As for the anonymous activism - the power with Facebook is the real identities attached. People believe it because they know and trust the people sharing the news and images. Twitter tends to degenerate into a retweeting mess of platitudes around any major news event, and the anonymous nature of most tweets makes exaggerations and rumors spread like wildfire.


I admire the company for the steps that it took to protect the passwords of Tunisian users, but the story of how it responded surely can't help its efforts to get into China and other states that rely on information control to stifle dissent.


Perhaps the article doesn't have enough detail in it. But it sounds like ISPs were just sniffing HTTP packets for usernames and passwords.

It doesn't sound like a directed attack on facebook, though perhaps it was a session replay attack.

The real question for me, is why didn't facebook already require SSL login.


> But it sounds like ISPs were just sniffing HTTP packets for usernames and passwords

Nope, Facebook's login page, if requested over http, was manipulated on the fly to inject a javascript code that is triggered when the login button is clicked. It retrieves the login/password values from the form and sends them to another url, besides Facebook's login url.


On a related note,I hosted glype (a free proxy script) on a server in the US to help people from Vietnam access facebook. But javascript is disabled and I m having trouble enabling it. If you are interested in helping me, pm me please. My php/proxy skills are pretty limited


Governments will find it easy to target any commercial or centralized system.
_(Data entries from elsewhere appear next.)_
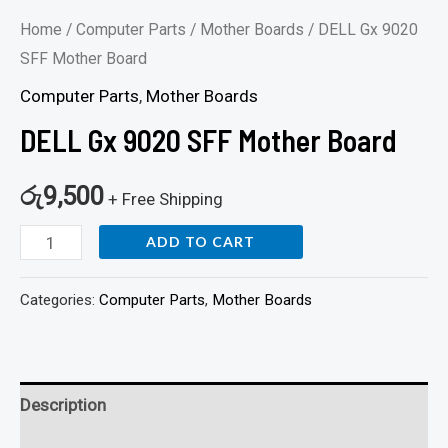
Home
/
Computer Parts
/
Mother Boards
/ DELL Gx 9020
SFF Mother Board
Computer Parts
,
Mother Boards
DELL Gx 9020 SFF Mother Board
රු
9,500
+ Free Shipping
ADD TO CART
Categories:
Computer Parts
,
Mother Boards
Description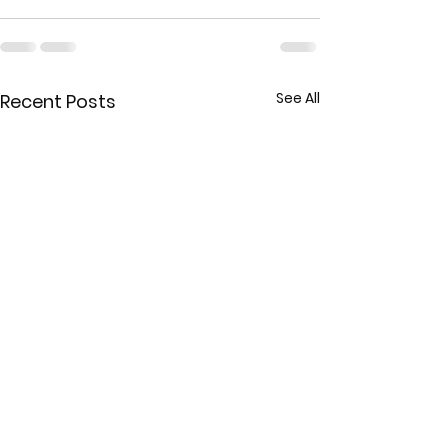
See All
Recent Posts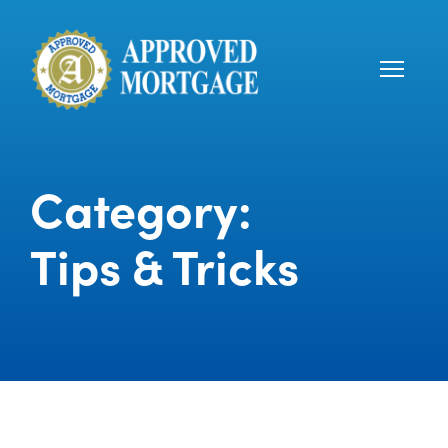
Category:
Tips & Tricks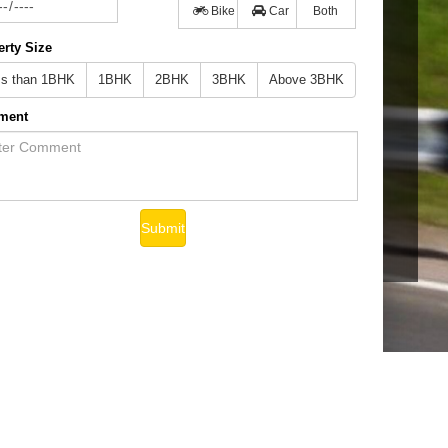
Bike
Car
Both
erty Size
ss than 1BHK
1BHK
2BHK
3BHK
Above 3BHK
ment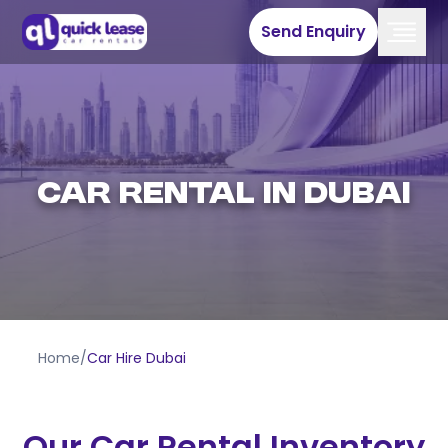
Send Enquiry
Car Rental in Dubai
Home
/
Car Hire Dubai
Our Car Rental Inventory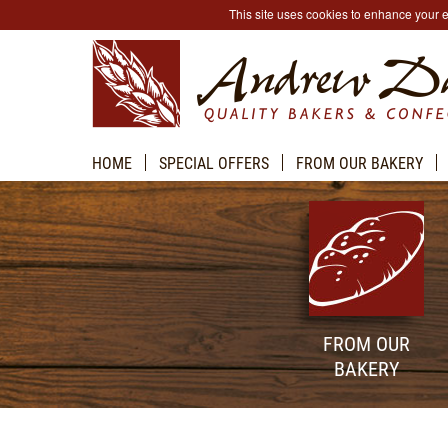
This site uses cookies to enhance your
HOME
SPECIAL OFFERS
FROM OUR BAKERY
FROM OUR
BAKERY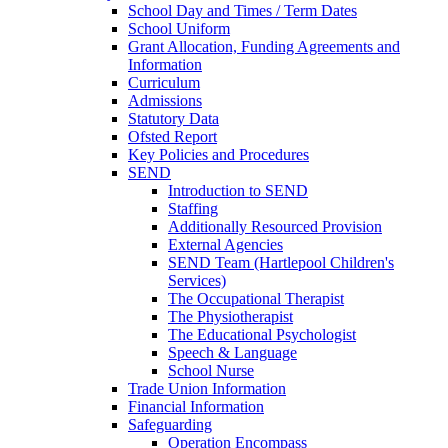
School Day and Times / Term Dates
School Uniform
Grant Allocation, Funding Agreements and
Information
Curriculum
Admissions
Statutory Data
Ofsted Report
Key Policies and Procedures
SEND
Introduction to SEND
Staffing
Additionally Resourced Provision
External Agencies
SEND Team (Hartlepool Children's
Services)
The Occupational Therapist
The Physiotherapist
The Educational Psychologist
Speech & Language
School Nurse
Trade Union Information
Financial Information
Safeguarding
Operation Encompass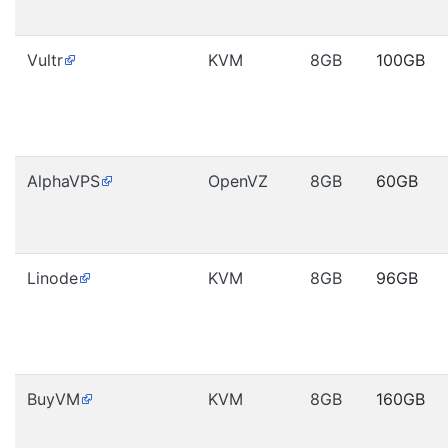
Vultr
KVM
8GB
100GB
AlphaVPS
OpenVZ
8GB
60GB
Linode
KVM
8GB
96GB
BuyVM
KVM
8GB
160GB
P2P and open source couldn't have arrived sooner.


The story's "Everybody says Twitter played a huge role, but really Facebook's role was bigger" angle suggests that Facebook PR played a big role in pushing this one.

This is not to take away from the truthfulness of the story or the awesomeness of Facebook's response. In fact, given how prominently Twitter has featured in stories about the Iranian revolution et al, this is to be expected.


Mmm, does that mean the Tunisian ISP modified the login pages from Facebook to include a key logger?


no that means that like any ISP they have full access to unencrypted traffic, including login POST requests


Actually no, they do inject code into the login pages. Here is the code injected into the FB login: http://www.hackerzvoice.net/node/105

It is not simply a case of sniffing traffic. They log what users input into the login form, via Javascript injection.


But login requests on Facebook do use SSL- if you use firebug on the Facebook homepage, the login form points to " https://login.facebook.com/login.php?login_attempt=1 ".

The issue seems to be that code is injected in pages that merely contained a login form: http://blog.rootshell.be/2011/01/13/tunisia-tracks-users-wit...


Even of the login form was submitted to a HTTPS url (which is the case), the fact that the login page was served over HTTP allows the government to inject the JS code, which will execute locally and retrieve the login and password inputs and send them via Ajax to another URL.


This is why any page that lets you login to a site must also be accessible over HTTPS-only.


Or any page that points to a page that lets you log in to a site must be accessible over HTTPS-only. Or any page that points to a page that points to a page... you get the idea. SSL everything, or you lose.


What's happening to the ISPs for collaborating with the previous government on these requests?